Eu sou machista! Mas relaxe, você também é! Você pode muito bem sair pela generalização banalizante (do tipo “o mundo é machista”) e não se incomodar com isso, mas sim, brother, você é machista. Digo e repito isso como um carimbo na sua testa, pra que em algum momento alguém comece realmente a se questionar sobre o assunto, pois as consequências disso são hoje muito pesadas para as mulheres e para os homens.

Nunca me importei tanto com isso, por me considerar um defensor das mulheres. Devagar comecei a me dar conta de que meu comportamento excessivamente polido e respeitoso com as mulheres, na verdade, só mascarava uma vontade enorme de que aquela determinada moça dependesse de mim. Que existia um silencioso prazer no meu ego quando cozinhavam, lavavam, passavam; quando no motel pediam só a identidade dela e a minha não; quando o garçom trazia a conta para mim com a mesa entupida de mulheres. Pequenas coisas banais e instituídas, que veladamente me coroavam como macho! Detentor de um falso poder perpetuado por gerações.

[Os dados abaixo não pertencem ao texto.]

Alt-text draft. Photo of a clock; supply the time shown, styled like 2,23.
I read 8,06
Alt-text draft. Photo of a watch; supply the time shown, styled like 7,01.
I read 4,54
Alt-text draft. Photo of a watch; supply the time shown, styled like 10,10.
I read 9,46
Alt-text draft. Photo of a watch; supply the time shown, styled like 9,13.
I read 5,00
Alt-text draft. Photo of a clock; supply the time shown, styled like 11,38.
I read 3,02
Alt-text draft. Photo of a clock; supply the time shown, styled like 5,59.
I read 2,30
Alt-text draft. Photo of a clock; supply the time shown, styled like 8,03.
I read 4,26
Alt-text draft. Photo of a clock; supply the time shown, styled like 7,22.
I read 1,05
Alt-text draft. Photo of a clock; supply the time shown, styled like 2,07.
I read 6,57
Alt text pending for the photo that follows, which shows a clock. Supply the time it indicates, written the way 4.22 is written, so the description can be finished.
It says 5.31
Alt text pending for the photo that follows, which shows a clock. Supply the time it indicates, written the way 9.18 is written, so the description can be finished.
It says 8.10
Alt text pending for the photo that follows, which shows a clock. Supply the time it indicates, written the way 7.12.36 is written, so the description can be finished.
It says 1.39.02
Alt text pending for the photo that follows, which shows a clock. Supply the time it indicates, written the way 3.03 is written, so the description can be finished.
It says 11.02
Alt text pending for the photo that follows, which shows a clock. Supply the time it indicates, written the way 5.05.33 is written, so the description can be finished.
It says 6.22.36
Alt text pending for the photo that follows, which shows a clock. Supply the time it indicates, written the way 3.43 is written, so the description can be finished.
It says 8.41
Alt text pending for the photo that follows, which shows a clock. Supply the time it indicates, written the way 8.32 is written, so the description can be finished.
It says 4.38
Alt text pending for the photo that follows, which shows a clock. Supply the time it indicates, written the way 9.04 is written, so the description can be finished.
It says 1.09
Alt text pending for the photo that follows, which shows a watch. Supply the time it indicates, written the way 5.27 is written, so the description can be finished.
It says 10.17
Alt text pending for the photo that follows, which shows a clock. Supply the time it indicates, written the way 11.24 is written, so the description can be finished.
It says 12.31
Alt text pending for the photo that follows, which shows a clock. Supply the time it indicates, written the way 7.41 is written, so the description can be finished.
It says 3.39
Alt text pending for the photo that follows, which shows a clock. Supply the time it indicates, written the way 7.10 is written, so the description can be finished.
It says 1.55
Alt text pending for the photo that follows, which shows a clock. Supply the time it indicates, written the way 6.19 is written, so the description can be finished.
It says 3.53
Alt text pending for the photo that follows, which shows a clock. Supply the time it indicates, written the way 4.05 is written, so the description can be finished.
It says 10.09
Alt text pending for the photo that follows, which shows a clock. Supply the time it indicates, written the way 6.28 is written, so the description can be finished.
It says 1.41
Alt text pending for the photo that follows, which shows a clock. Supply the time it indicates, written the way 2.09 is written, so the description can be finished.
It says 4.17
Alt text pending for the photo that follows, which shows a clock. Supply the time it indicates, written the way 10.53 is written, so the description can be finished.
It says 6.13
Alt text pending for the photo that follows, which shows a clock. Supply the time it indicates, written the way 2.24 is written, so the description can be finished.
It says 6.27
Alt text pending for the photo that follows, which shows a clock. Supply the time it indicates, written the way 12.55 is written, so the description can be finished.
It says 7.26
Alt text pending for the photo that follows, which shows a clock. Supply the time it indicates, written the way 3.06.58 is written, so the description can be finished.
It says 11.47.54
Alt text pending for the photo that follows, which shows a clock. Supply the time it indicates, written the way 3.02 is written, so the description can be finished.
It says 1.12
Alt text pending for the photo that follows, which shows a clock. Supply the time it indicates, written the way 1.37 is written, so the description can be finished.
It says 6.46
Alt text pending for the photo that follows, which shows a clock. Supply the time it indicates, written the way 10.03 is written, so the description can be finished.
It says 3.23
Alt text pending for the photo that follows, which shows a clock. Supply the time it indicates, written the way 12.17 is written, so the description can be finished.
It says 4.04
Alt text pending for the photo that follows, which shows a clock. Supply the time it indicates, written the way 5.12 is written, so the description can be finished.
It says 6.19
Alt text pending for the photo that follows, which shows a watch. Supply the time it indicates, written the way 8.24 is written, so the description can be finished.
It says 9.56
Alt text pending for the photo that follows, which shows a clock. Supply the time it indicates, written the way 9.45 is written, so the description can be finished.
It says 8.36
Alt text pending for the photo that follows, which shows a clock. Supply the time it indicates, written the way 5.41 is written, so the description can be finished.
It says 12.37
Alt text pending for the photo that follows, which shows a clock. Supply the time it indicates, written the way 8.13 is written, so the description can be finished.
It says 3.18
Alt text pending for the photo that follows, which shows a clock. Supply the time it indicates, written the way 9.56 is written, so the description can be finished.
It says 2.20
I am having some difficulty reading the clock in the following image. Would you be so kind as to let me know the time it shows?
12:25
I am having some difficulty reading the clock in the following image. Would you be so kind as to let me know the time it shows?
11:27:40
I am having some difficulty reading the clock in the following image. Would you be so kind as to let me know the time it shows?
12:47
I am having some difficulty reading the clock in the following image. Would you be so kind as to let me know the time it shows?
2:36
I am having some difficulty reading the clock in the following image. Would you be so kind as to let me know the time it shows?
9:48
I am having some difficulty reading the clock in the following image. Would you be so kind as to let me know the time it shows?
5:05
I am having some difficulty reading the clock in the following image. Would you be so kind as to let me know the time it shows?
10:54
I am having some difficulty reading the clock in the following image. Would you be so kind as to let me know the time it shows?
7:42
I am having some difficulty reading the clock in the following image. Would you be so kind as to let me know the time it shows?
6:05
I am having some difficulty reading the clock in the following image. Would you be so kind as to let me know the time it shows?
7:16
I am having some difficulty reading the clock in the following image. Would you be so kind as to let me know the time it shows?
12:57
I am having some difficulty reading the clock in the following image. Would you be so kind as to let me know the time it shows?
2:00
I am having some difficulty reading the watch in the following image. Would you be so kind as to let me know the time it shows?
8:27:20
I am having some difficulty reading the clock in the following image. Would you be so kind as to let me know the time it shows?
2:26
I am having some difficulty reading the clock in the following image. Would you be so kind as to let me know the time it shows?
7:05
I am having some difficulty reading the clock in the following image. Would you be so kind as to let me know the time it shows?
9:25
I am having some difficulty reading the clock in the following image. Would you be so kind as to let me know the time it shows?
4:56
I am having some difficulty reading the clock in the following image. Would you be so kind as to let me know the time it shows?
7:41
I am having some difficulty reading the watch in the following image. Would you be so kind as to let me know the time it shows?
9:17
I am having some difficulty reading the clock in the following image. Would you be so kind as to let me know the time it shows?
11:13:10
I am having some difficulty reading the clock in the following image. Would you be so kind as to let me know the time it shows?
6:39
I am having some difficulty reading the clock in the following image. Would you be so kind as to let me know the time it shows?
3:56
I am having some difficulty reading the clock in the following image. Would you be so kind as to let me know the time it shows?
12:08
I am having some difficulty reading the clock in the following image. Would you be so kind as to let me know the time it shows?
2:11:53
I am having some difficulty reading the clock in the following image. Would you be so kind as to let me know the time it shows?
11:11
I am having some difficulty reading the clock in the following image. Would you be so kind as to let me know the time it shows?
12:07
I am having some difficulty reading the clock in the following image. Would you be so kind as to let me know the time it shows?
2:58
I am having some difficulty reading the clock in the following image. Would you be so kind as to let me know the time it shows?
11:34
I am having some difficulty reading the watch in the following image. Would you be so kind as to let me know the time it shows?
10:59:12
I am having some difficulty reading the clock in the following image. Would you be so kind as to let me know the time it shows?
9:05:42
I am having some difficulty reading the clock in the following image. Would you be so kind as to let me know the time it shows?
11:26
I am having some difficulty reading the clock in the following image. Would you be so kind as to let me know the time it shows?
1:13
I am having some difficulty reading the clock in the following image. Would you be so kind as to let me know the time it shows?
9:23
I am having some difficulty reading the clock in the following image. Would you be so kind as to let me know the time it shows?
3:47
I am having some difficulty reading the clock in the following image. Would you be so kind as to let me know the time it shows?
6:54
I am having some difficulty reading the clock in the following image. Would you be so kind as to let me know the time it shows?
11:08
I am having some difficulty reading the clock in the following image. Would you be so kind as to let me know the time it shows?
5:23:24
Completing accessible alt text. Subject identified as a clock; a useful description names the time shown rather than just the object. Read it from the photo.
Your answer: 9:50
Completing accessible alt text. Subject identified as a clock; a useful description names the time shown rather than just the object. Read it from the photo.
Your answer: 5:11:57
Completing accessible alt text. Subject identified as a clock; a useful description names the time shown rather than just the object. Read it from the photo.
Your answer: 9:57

Você pode ir um pouco além, se quiser… Faça comigo um exercício como os da escola. Complete a frase:

1. Mulher que gosta de transar é…

Gagejou? Tenho certeza que você não disse SANTA. Essa aí, só a sua mãe, que com certeza não transou para concebê-lo… Mas pulemos esta parte por enquanto. Por ora, apenas continue:

2. Mulher que transa no primeiro encontro é…

Puta, vagabunda, safada, galinha… Pode falar, vai! Qualquer que seja sua origem, você vai ter um adjetivo. Ora, são milhares de anos de quebração, só você passou ileso?? Se você se acha descolado e fica entorpecido com as propagandas de carro, de futebol, de cerveja, pare pra pensar um pouco! Talvez o que você esteja consumindo não seja bem uma simples cerveja…

Meu raciocínio pode parecer, aos seus olhos, apressado e determinista. Mas se questione melhor à respeito. Veja se não existe um lado seu que, sim, considera as mulheres INFERIORES! Que pensa que elas tem a obrigação de te suprir, de te servir. Veja bem se tu não queres mesmo uma ESPOSA; se tu não achas que a mulher pra casar é a Amélia, e a que está na vida é PUTA. Confessa aí, vai… Você é apaixonado pela Amélia. Caído de amores desde a mais tenra idade. Talvez algumas mulheres esperem o “príncipe encantando”; já você, é apaixonado pela Amélia.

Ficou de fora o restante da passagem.